Question

If \(5 \mathrm{x}+12 \mathrm{y}+13=0\) is transformed into \(x \cos \alpha+\mathrm{ysin} \alpha=\mathrm{p}\) then \(\alpha=? \alpha \in[-\pi, \pi]\) (a) \(\cos ^{-1}[-(5 / 13)]\) (b) \(\sin ^{-1}[-(12 / 13)]\) (c) \(\tan ^{-1}(12 / 5)-\pi\) (d) \(\tan ^{-1}(12 / 5)\)

Short answer

(a) \(\cos^{-1}\left[-\left(\frac{5}{13}\right)\right]\)

Step-by-step solution

Analyzing the given information

We have the linear equation, \(5x + 12y + 13 = 0\), and its transformed equation, \(x\cos\alpha + y\sin\alpha = p\). We need to find the relationship between the coefficients of the given equation and the transformed equation.
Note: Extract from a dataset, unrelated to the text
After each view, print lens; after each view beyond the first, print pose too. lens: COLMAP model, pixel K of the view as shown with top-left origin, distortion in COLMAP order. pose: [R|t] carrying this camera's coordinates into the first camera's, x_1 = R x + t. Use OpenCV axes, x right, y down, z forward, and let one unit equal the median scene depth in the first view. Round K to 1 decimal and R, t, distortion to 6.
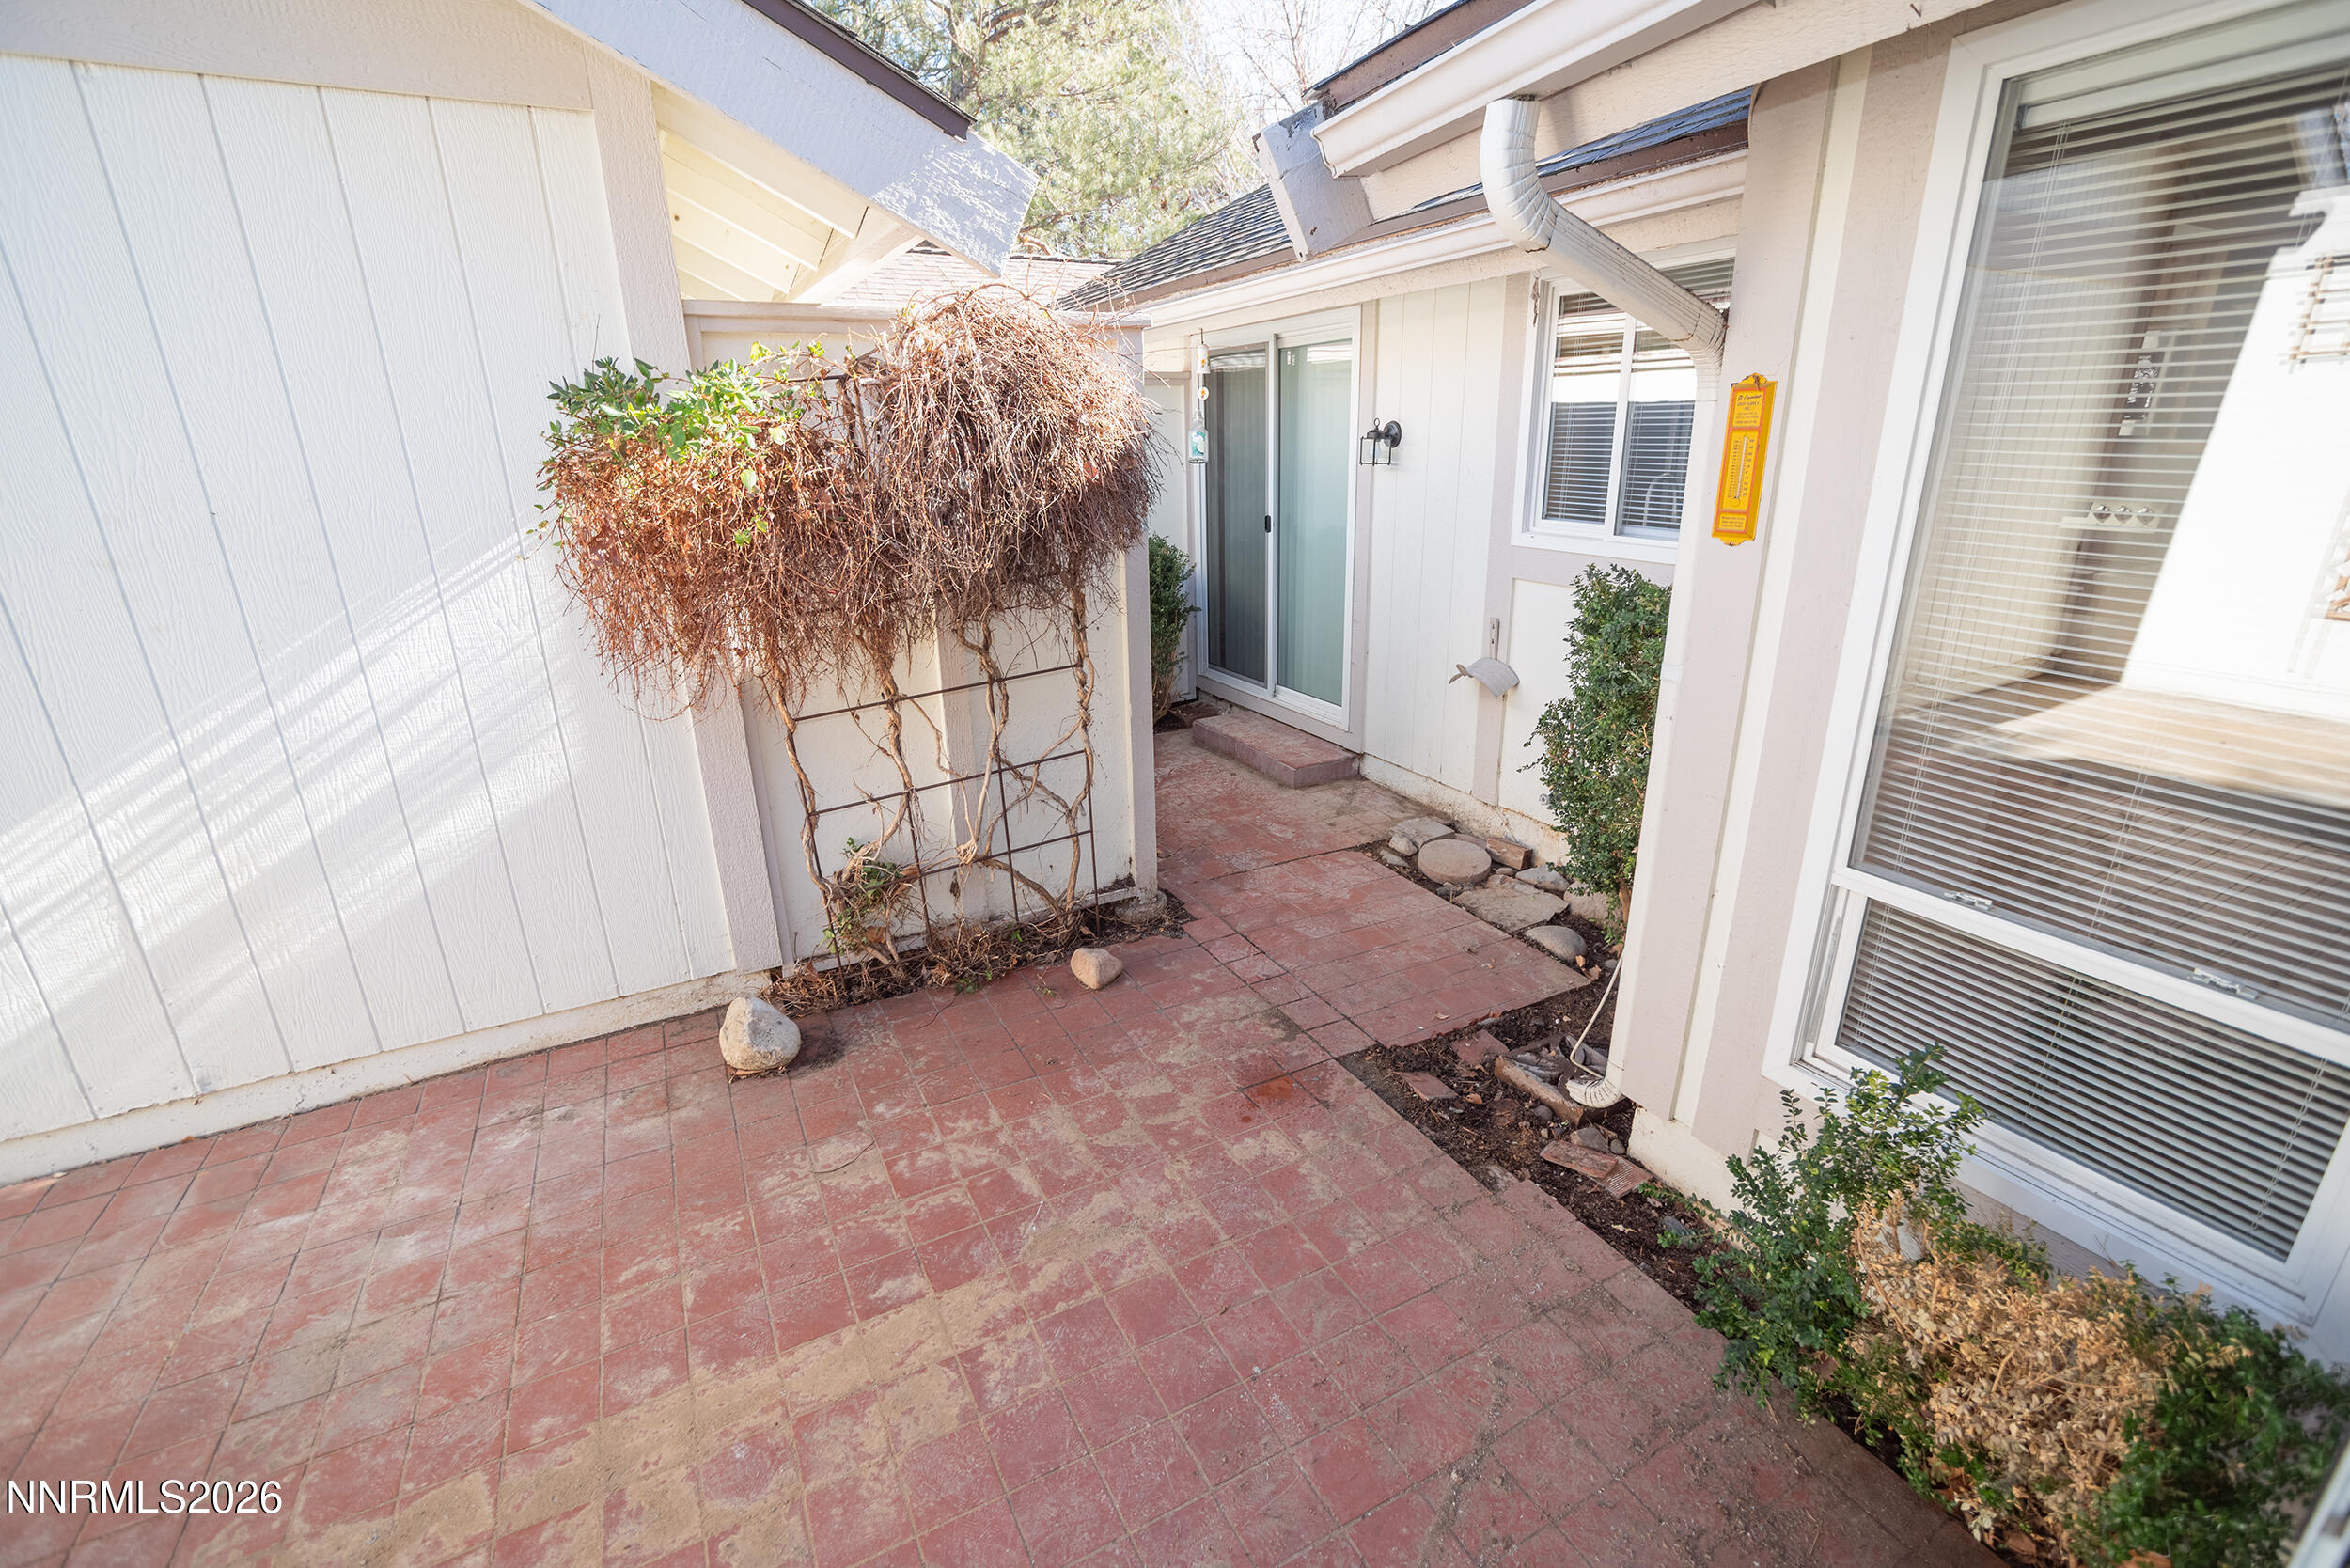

Make the given equation similar to the transformed one

Dividing the entire equation by \(\sqrt{(5^2 + 12^2)}\), or \(\sqrt{169}\), will give us the equation in a form resembling the transformed equation: \(\frac{5}{13}x + \frac{12}{13}y + \frac{13}{13} = 0\) Now it looks similar to \(x\cos\alpha + y\sin\alpha = p\).

Comparing coefficients

We can now see that there is a relationship between the coefficients of the two equations: \(\frac{5}{13} = \cos\alpha\) ⇒ \(\cos\alpha = \frac{5}{13}\) \(\frac{12}{13} = \sin\alpha\) ⇒ \(\sin\alpha = \frac{12}{13}\) The next step is to use these relationships to find \(\alpha\).

Finding α using inverse trigonometric functions

We can use the inverse trigonometric functions to find \(\alpha\). We have the following options: (a) \(\cos ^{-1}[-(5 / 13)]\) (b) \(\sin ^{-1}[-(12 / 13)]\) (c) \(\tan ^{-1}(12 / 5)-\pi\) (d) \(\tan ^{-1}(12 / 5)\) However, these do not directly match with what we have found: \(\cos\alpha = \frac{5}{13}\) and \(\sin\alpha = \frac{12}{13}\). We must first recognize that the coefficients of the original equation have opposite signs compared to the transformed equation. This means we're looking for answers that use the negative of these coefficients—options (a) and (b).
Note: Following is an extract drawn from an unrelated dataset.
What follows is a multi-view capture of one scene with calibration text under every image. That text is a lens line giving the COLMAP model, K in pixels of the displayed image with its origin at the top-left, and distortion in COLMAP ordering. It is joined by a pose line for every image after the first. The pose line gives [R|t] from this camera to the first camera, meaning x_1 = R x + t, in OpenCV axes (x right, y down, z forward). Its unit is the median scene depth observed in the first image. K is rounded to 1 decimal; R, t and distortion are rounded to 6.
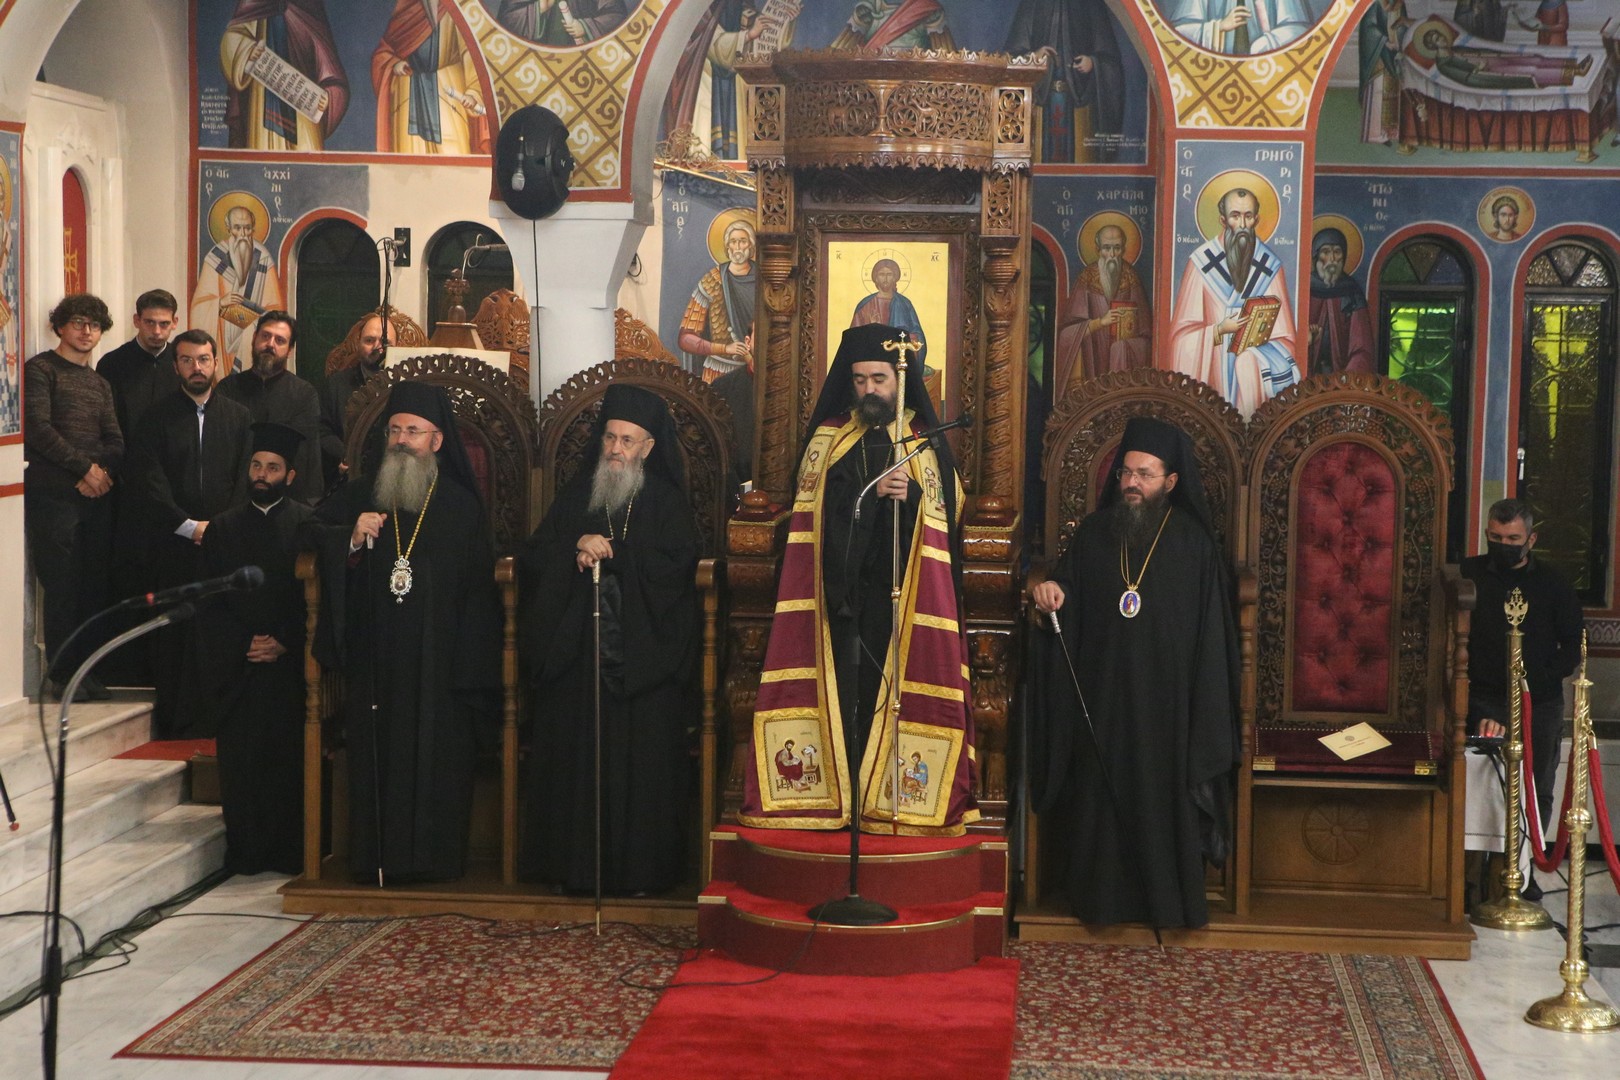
lens RADIAL K [[3092.6, 0, 810.0], [0, 3092.6, 540.0], [0, 0, 1]] dist [0.200068, -0.141389]
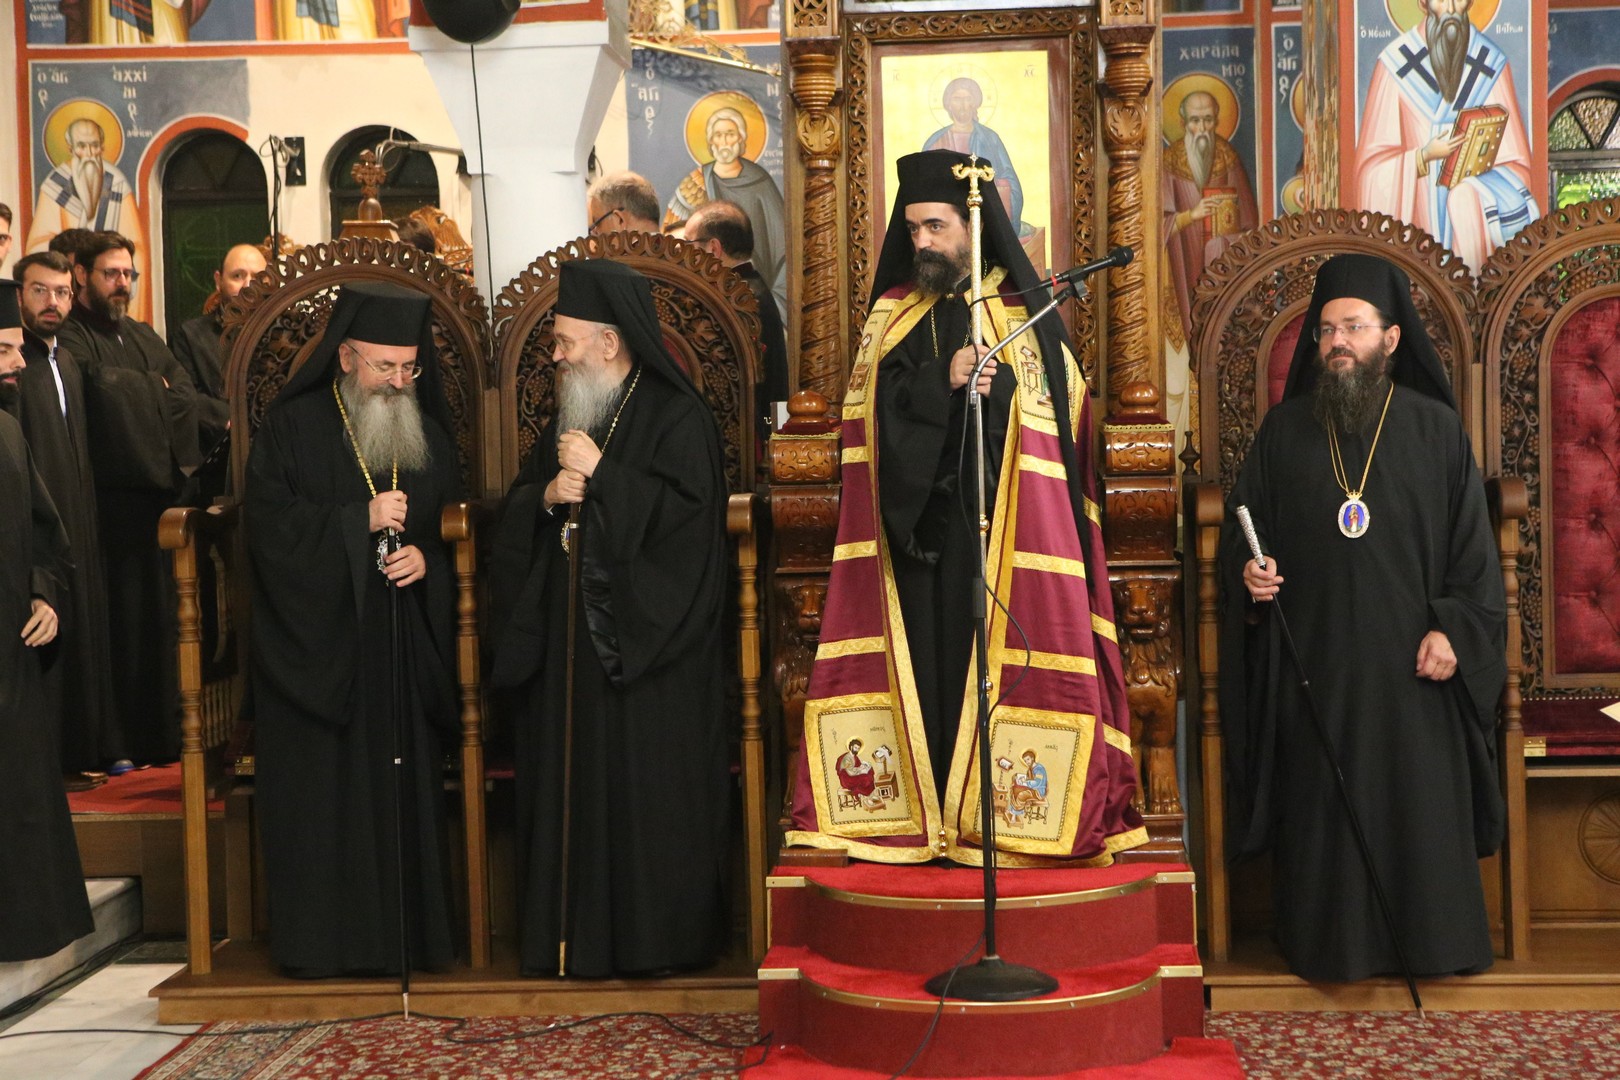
lens RADIAL K [[3007.4, 0, 810.0], [0, 3007.4, 540.0], [0, 0, 1]] dist [0.202334, -0.278692]
pose [[0.998492, -0.044634, 0.031956, -0.038502], [0.045476, 0.998624, -0.026131, 0.034384], [-0.030746, 0.027545, 0.999148, 0.298906]]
Finding the correct answer

We can now choose the correct answer from our choices (a) and (b). Since we've accounted for the negative sign, \(\cos^{-1}(5/13)\) and \(\sin^{-1}(12/13)\) should give the same value of \(\alpha\). Thus, the correct answer is: (a) \(\cos^{-1}\left[-\left(\frac{5}{13}\right)\right]\)

Key concepts

Linear Equations

Linear equations are fundamental in algebra and represent the relationship between two variables in the form of a straight line when plotted on a graph. They typically take the form of ax + by + c = 0, where a, b, and c are coefficients and constants, and x and y are variables.

Understanding how to manipulate and solve linear equations is crucial, as they appear frequently in various areas of mathematics and the sciences. The process often involves isolating one variable, simplifying algebraic expressions, and solving for the value of the variable. One way to transform a linear equation is by normalizing it, which can be done by dividing the entire equation by a common factor, making the comparison to another form clearer. This method is especially useful when comparing coefficients in different representations of a linear equation, such as the example in our exercise.
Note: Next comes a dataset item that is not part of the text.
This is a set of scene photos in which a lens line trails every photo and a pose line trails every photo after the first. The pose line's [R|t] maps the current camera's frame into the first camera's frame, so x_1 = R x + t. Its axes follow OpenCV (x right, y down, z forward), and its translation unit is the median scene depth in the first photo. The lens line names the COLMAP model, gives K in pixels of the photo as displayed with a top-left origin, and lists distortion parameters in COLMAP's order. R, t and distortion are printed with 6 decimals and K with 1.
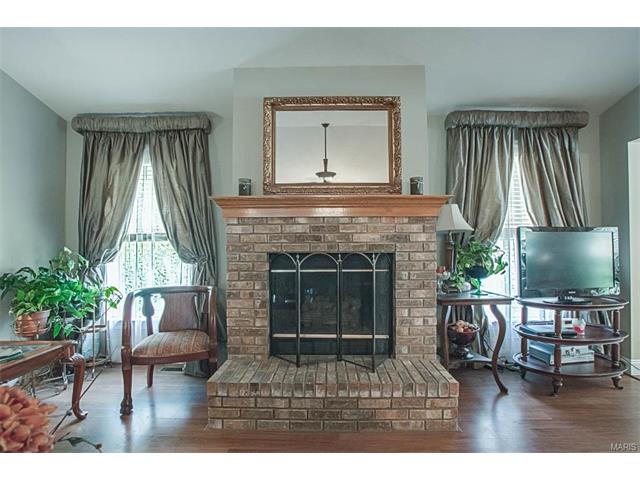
lens RADIAL K [[319.7, 0, 321.3], [0, 319.7, 246.3], [0, 0, 1]] dist [-0.081332, 0.035756]
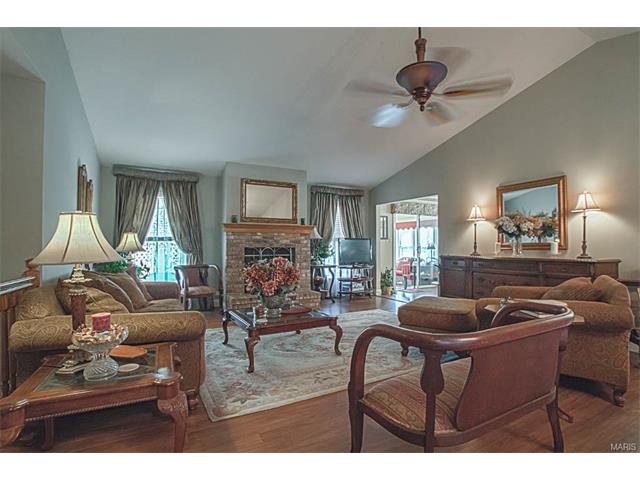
lens RADIAL K [[319.7, 0, 321.3], [0, 319.7, 246.3], [0, 0, 1]] dist [-0.081332, 0.035756]
pose [[0.871544, 0.004249, 0.490299, -0.777146], [-0.007225, 0.999965, 0.004179, -0.002458], [-0.490264, -0.007184, 0.871544, -1.218834]]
Trigonometric Coefficients

In trigonometry, the coefficients of trigonometric functions like sin and cos can be seen as instructions on how to scale or adjust the amplitude of these functions. Trigonometric coefficients within linear equations can act as a bridge between algebraic and trigonometric forms.

Comparing Coefficients

The comparison works by relating the linear coefficients to the coefficients of trigonometric functions in an equation. From our exercise, the coefficients of x and y in the linear equation can be directly compared to the trigonometric coefficients in its transformed version. This lets students visualize and understand that every linear relationship between two variables can also be expressed using trigonometry when angles come into the picture. It's a fabulous way to see the interconnectedness of mathematical concepts!

Trigonometric Identities

Trigonometric identities are equations involving trigonometric functions that are true for any value of the variable within their domain. Examples include sin^2(θ) + cos^2(θ) = 1 and tan(θ) = sin(θ)/cos(θ). Identities allow us to express one trigonometric function in terms of others and are essential when solving trigonometric equations.

When working with inverse trigonometric functions to solve for an angle, it is crucial to remember the constraints of the principal values. The sin^-1 and cos^-1 functions return values within certain intervals, typically [-π/2, π/2] for sin^-1 and [0, π] for cos^-1, which is crucial for finding the accurate value of an angle that aligns with the given conditions, as shown in the exercise.